▶ [Tentang Latihan Ini]
Teruskan tulisan soal pasal penghinaan presiden, mulai setelah kalimat terakhirnya.

▶ [Petikan Tulisan]
- - - - -
SEJAK runtuhnya rezim Orde Baru, lambat laun Indonesia berubah menjadi pemerintahan yang terbuka, mengkritik dan demonstrasi dianggap sebagai salah satu bagian dari sistem demokrasi. Hingga pada 2006, Mahkamah konstitusi melakukan dekriminalisasi untuk aturan penghinaan kepada presiden karena tidak sesuai dengan undang-undang dasar. Sehingga, rakyat pun bebas menghujat pemimpinnya bila tidak bekerja sesuai dengan ekspetasi.
Tapi, di 2013, Fraksi Gerindra dalam Kompas.com 26 Maret 2013 menyatakan meminta untuk rakyat yang menghina presiden di pidanakan. Sesuai dengan, Pasal 265 RUU KUHP, para penghina presiden nantinya akan dihukum paling lama lima tahun atau denda paling banyak kategori IV (Kalau tidak salah sebesar Rp300 juta).
Isi dari Pasal 265 RUU KUHP sendiri adalah sebagai berikut,
"(1) Setiap orang yang menyiarkan, mempertunjukkan, atau menempelkan tulisan atau gambar sehingga terlihat oleh umum, atau memperdengarkan rekaman sehingga terdengar oleh umum, yang berisi penghinaan terhadap Presiden atau Wakil Presiden dengan maksud agar isi penghinaan diketahui atau lebih diketahui umum, dipidana dengan pidana penjara paling lama 5 (lima) tahun atau pidana denda paling banyak Kategori IV.
(2) Jika pembuat tindak pidana sebagaimana dimaksud pada ayat (1) melakukan perbuatan tersebut dalam menjalankan profesinya dan pada waktu itu belum lewat 2 (dua) tahun sejak adanya putusan pemidanaan yang telah memperoleh kekuatan hukum tetap karena melakukan tindak pidana yang sama maka dapat dijatuhi pidana tambahan berupa pencabutan hak sebagaimana dimaksud dalam Pasal 91 ayat (1) huruf g."
- - - - -
▶ [Data yang Diberikan]
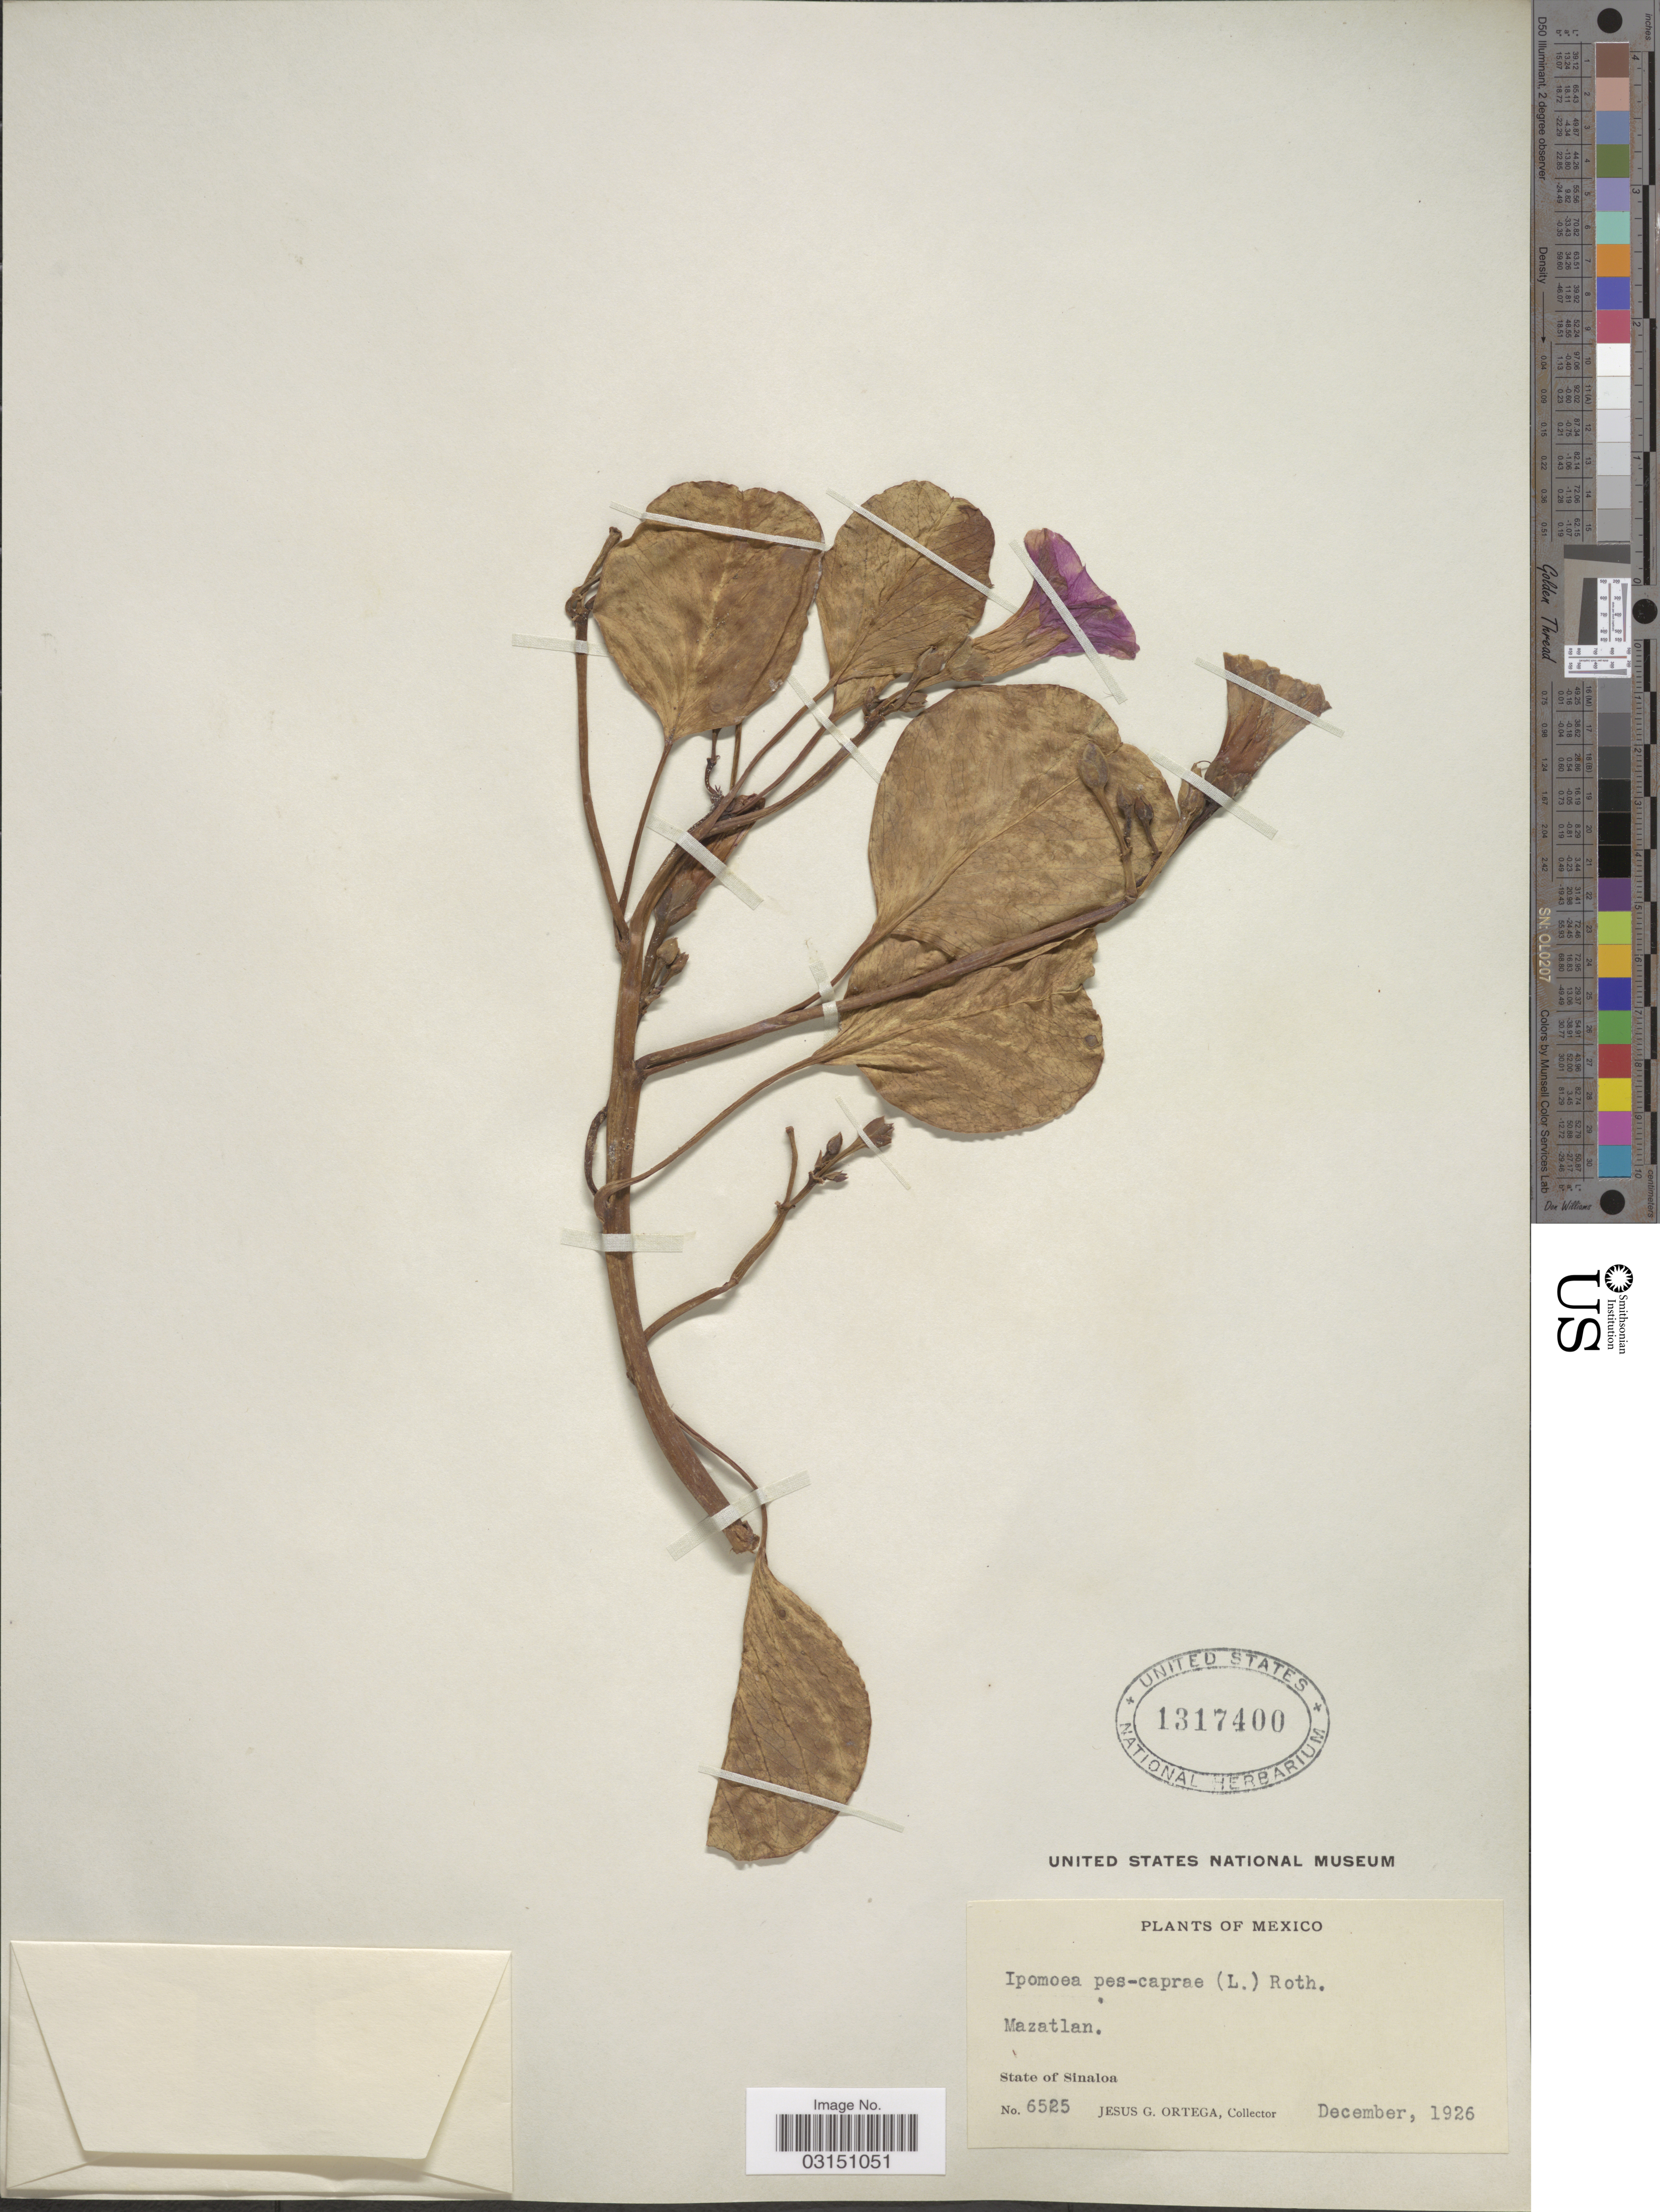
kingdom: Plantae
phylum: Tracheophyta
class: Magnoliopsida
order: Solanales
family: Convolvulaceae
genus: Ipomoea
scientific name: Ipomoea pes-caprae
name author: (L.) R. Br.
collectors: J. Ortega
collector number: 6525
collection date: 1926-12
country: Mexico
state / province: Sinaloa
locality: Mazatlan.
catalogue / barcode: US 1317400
- - - - -
▶ [Jawaban]
Namun, masalah hukuman masih dikaji lagi, karena pihak yang mengajukan pun sadar bahwa yang hobi menghujat presiden itu dari kaum muda. Si pengaju pun memikirkan pula masa depan si pemuda yang menghujat presiden ini bila si RUU ini disahkan. Tapi, tetap adanya RUU ini menggambarkan Indonesia belum "Move On' dari era Orde Baru.
Sempat berpikir ini adalah sebuah manuver bagi pemimpin pepesan kosong yang memburu pencitraan saja, sehingga tak kuat menerima kritik yang tajam. Apalagi, kritik tersebut menyebabkan publik tahu bahwa pemimpin tersebut hanya sekedar pepesan kosong. Selain itu, menjelang 2014 pemilihan presiden baru, ditengah krisis tokoh yang diajukan untuk menjadi presiden, sepertinya RUU ini bisa menyelematkan para pemimpin-pemimpin yang sekedar ingin kekuasaan tanpa perubahan. Mungkin saja, setelah pemimpin yang terpilih tersebut ingin mengubah Indonesia dengan sistem otoriter yang anti kritik atau hujatan.
Kalau dilihat, pasti ada alasan rakyat menghina, menghujat atau mengkritik pemimpinnya, mungkin pemimpinnya tidak menepati janji saat ia kampanye atau pemimpinnya hanya memimpin partai bukan rakyatnya, bahkan pemimpinnya hanya memimpin rakyat kelas menengah atas dan tidak mengganggap keberadaan rakyat menengah ke bawah. Alasan tersebut merupakan hal wajar, dan seharusnya pemimpin yang baik bisa menerima hujatan dengan cara yang interopeksi diri, kenapa dirinya kok bisa dihujat seperti itu. Setelah itu, melakukan perubahan, walaupun mungkin citranya buruk karena hujatan tersebut. Tapi, citra yang buruk jangan diakali dengan pencitraan 'lebay' yang 'sok' membaik-baikkan, cobalah dengan membuat perubahan yang signifikan.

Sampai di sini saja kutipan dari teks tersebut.